The study was approved by the institutional review board at the Instituto Valenciano de Infertilidad (1503-IGX-020-EM).

Oocyte retrieval, culture conditions and embryo biopsy

Patients underwent ovarian stimulation using standardised protocols. When at least two follicles reached 18 mm in diameter, recombinant human chorionic gonadotropin (Ovitrelle, 250 mg; Merck Serono, Geneva, Switzerland) was administered, and oocytes were retrieved 36 h later. Intracytoplasmic sperm injection (ICSI) was performed in all cases [44]. Fertilisation was assessed 17–20 h after microinjection, and embryo cleavage was recorded every 24 h. Embryo culture was performed using IVF/CCM medium (Vitrolife, Göteborg, Sweden) or global sequential culture system (LifeGlobal, Guilford, CT, USA).
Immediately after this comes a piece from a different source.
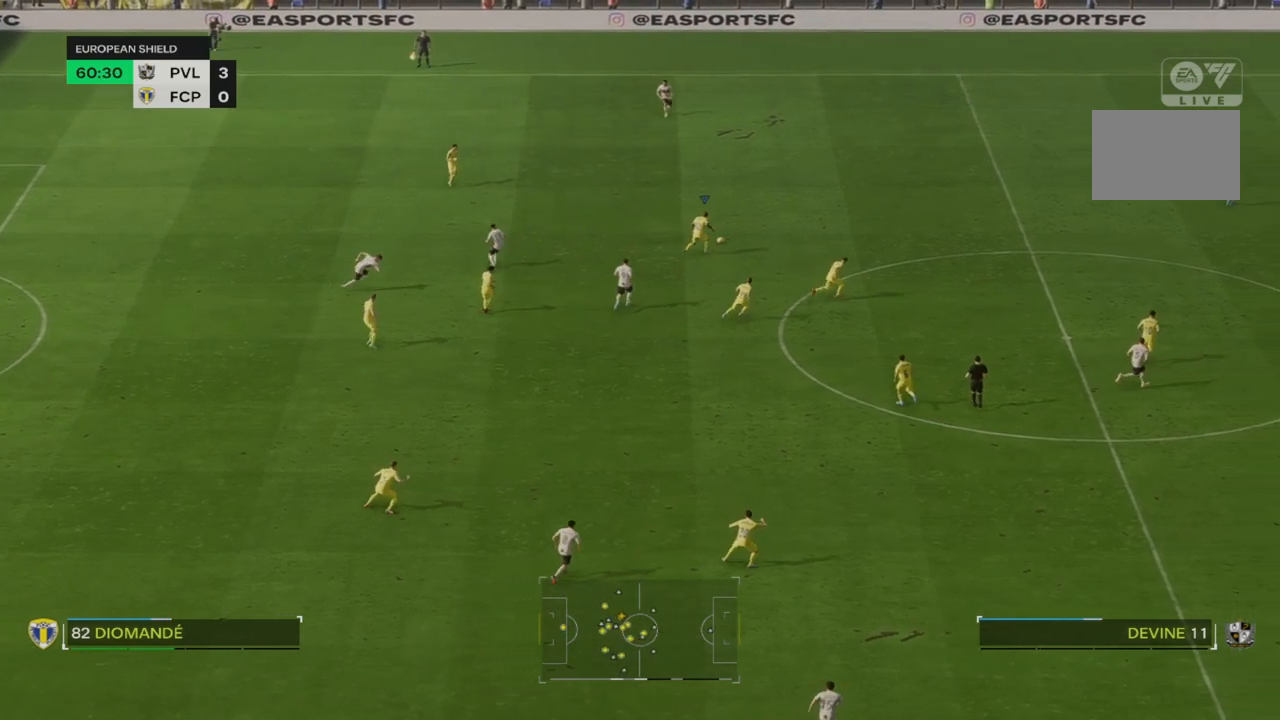
{"buttons": [], "left_stick": "down-right", "right_stick": "center", "events": []}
Embryo biopsy was performed at cleavage or blastocyst stage using laser technology (OCTAX, Herborn, Germany), and one blastomere or a trophectoderm sample was withdrawn from each embryo. At cleavage stage, only embryos with ≥ 5 nucleated blastomeres and < 25% fragmentation were biopsied. Individual blastomeres or trophectoderm samples were placed in 0.2-mL PCR tubes containing 2 μL of PBS. For blastomere and trophectoderm washing and handling, 1% polyvinylpyrrolidone was used. In day 3 biopsies, fresh transfers of normal/balanced embryos were performed. In day 5/6 biopsies, blastocysts were vitrified after biopsy and a deferred transfer was performed. Blastocysts were vitrified using the Cryotop method, as previously described [45].

WGA and aCGH

For WGA amplification, the multiple displacement amplification method for a single cell or a trophectoderm biopsy was performed using a SurePlex WGA Kit (Illumina, Cambridge, UK) according to the manufacturer’s instructions. Amplification quality was ensured by gel electrophoresis (Lonza, Rockland, ME, USA). Sample and control DNA were labelled with Cy3 and Cy5 fluorophores, mixed according to manufacturer’s instructions and hybridised for 6–12 h on 24sure (V2 and V3) for Robertsonian translocations and 24sure+arrays (Illumina, Cambridge, UK) for all other rearrangements. The technique involves competitive hybridisation of differentially labelled test and reference DNA samples. Fluorescence intensity was detected using a two-channel laser scanner (Powerscanner, TECAN, Männedorf, Switzerland), and BlueFuse Multi software (Illumina, Cambridge, UK) was used for data processing.

Statistical analysis

Euploid balanced embyos were defined as embryos without total or partial aneuploidies for any of the chromosomes. Euploid unbalanced embryos were defined as embryos with total or partial aneuploidies only for chromosomes involved in the rearrangement. Aneuploid balanced embryos were defined as embryos with total or partial aneuploidies only for chromosomes not involved in the rearrangement. Aneuploid unbalanced embryos were defined as embryos with total or partial aneuploidies for chromosomes involved and not involved in the rearrangement.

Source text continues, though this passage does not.